Combs is obviously the standout here, but the cast doesn't have a weak link, right down to the featured extras who weren't even professional actors. This isn't a character drama, but it does have clashing personalities driving its story, and Crampton and Gale both need to be very good at creating consistent characters who can work in both comedy and horror as needed (Abbott just needs to react agog all the time). Knowing that Gordon came out of theater explains this, I think: he's great at helping his actors focus on what they need to be doing, making them feel comfortable to work in the stylised register that the movie requires, and doing so with no resources and while requiring them to be doused in stage blood or, in Gale's case, crammed inside various setpieces. It's not what one generally calls "good acting", but it's exactly the acting Re-Animator needs to work as such a gonzo collision between comic and horror modes.
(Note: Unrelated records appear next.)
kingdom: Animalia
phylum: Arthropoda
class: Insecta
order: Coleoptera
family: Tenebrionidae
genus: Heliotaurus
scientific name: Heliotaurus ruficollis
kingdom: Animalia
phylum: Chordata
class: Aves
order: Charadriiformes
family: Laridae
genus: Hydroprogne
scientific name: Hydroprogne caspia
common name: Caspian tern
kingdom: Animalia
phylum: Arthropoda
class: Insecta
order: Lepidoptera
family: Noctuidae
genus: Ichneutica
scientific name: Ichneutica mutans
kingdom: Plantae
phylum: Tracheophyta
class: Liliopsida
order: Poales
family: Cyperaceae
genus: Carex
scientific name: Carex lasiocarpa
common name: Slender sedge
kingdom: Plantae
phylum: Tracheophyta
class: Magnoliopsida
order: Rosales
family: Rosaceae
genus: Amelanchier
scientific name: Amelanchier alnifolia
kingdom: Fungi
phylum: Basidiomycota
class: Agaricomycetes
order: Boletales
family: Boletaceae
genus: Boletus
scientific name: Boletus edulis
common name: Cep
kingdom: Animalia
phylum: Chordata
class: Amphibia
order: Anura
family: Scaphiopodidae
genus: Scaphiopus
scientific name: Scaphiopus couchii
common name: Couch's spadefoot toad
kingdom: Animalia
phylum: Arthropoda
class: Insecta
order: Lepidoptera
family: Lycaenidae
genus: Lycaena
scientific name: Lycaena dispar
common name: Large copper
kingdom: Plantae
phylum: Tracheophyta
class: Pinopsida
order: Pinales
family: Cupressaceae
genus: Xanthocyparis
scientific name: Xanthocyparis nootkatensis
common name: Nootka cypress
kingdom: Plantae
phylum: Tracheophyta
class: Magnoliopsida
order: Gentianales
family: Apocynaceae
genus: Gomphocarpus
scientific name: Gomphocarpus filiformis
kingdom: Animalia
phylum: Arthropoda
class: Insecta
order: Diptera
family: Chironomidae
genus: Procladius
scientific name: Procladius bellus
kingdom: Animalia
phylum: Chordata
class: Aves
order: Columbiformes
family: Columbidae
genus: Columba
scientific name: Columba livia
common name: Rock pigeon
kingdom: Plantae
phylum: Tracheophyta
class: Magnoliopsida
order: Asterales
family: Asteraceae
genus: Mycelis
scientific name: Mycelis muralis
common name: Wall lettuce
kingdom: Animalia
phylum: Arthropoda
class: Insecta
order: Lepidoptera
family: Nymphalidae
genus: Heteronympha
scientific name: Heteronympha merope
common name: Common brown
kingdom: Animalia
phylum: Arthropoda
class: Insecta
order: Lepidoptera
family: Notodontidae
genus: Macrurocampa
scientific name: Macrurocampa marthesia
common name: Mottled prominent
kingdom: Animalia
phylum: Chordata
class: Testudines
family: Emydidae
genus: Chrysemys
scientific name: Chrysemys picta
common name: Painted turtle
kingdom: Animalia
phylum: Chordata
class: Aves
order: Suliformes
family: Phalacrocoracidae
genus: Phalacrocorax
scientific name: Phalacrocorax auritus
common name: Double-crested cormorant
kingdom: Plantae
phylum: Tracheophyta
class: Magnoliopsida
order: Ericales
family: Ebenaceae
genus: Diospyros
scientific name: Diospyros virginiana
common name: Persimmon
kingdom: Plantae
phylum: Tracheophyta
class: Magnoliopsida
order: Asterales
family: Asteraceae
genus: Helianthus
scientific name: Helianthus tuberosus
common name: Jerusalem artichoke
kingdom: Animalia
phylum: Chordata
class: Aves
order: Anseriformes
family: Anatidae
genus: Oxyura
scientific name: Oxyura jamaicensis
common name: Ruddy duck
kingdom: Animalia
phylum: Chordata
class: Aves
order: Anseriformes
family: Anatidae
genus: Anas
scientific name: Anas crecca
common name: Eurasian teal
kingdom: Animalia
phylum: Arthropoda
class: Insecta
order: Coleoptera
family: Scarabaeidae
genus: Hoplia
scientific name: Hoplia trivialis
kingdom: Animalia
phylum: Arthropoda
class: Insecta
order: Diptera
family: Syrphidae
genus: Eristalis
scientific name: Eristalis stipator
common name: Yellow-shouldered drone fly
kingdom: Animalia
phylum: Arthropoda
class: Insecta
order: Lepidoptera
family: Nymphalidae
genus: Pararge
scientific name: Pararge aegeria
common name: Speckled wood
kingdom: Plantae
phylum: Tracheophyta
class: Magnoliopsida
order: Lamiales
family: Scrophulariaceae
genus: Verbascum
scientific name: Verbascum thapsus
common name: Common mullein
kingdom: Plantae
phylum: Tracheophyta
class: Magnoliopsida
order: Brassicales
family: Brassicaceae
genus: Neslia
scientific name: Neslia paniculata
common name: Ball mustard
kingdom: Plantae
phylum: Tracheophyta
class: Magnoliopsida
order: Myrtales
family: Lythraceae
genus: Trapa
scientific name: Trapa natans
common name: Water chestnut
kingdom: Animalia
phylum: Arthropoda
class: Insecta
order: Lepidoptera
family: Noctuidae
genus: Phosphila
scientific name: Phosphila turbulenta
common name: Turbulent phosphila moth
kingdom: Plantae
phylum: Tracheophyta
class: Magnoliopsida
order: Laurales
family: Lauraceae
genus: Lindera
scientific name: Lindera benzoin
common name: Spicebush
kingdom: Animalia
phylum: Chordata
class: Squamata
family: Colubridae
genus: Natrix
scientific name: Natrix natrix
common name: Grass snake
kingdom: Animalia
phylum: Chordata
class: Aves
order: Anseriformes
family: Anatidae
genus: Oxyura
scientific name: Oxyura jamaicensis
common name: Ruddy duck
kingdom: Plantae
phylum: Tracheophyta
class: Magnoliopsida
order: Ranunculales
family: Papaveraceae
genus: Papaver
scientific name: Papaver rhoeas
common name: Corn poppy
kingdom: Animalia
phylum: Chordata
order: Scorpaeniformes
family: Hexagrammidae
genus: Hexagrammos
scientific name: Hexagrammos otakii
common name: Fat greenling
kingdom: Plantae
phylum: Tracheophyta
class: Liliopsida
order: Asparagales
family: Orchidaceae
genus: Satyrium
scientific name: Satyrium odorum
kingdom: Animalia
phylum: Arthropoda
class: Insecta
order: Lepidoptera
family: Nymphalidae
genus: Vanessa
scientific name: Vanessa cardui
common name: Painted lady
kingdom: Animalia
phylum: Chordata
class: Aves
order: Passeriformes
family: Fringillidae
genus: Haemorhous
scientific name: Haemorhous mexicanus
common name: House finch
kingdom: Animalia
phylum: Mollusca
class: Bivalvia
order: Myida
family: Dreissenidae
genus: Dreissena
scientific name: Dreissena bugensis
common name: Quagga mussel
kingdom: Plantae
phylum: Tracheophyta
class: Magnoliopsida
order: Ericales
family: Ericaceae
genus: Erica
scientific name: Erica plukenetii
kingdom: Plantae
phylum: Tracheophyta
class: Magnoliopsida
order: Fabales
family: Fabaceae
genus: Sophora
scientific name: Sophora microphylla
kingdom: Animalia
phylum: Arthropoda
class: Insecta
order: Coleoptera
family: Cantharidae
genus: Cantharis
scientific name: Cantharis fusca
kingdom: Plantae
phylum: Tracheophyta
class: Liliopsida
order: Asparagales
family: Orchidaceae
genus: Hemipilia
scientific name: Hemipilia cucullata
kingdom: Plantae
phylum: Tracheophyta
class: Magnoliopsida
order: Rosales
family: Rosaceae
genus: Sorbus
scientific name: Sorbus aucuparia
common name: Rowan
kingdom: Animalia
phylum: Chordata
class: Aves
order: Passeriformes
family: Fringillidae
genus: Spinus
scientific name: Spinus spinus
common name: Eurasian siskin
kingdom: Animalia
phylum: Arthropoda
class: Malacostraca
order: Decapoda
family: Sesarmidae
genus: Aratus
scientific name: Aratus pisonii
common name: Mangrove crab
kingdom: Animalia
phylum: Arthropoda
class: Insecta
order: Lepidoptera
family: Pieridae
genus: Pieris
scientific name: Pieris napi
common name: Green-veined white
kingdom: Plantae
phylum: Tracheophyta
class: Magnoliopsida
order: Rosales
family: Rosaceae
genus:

What isn't explained by Gordon's stage roots, though, is how damn good he is at placing the camera. Right from the first scene, he and cinematographer Mac Ahlberg are quietly feeding us partial information, using focal depth to separate out different parts of the frame and let us see how West relates to the world around him; he starts existing in visual pockets, that become a crucial part of the film's visuals once he and Megan start warring over Dan's soul. It's polished and propulsive filmmaking, full of echoing visual structures that feed into jokes, and let the film provide its scares in unexpected ways (there are places in the third act where the camera pans away from the gore or uses close-ups to limit what we see of it, and this proves surprisingly unnerving; there's also a wide shot near the end that brilliantly hides a big jump scare right in plain sight). Considering how ragged and small the production is, Re-Animator is a startlingly handsome, confident piece of cinema, looking much more lavish than it is. Everything from the gore to Richard Band's thoroughly strange score (mostly made up of jazzy variations on music from Bernard Herrmann's iconic Psycho score) makes this feel bigger than it is, and the film uses its warped sense of humor within that bigness to feel even more transgressive and shocking. It's an endlessly delightful film, bold and fearless, and while Gordon never came close to matching it, most genre filmmakers go their whole careers without making something have as delirious and dazzling as he did right in his debut.




*That being said, I'd watch a bad Lovecraft movie before I'd watch a bad Stephen King movie.




†Chicago AND Madison? It's good that I legitimately like Gordon's work, for I would surely force myself to pretend that I did otherwise.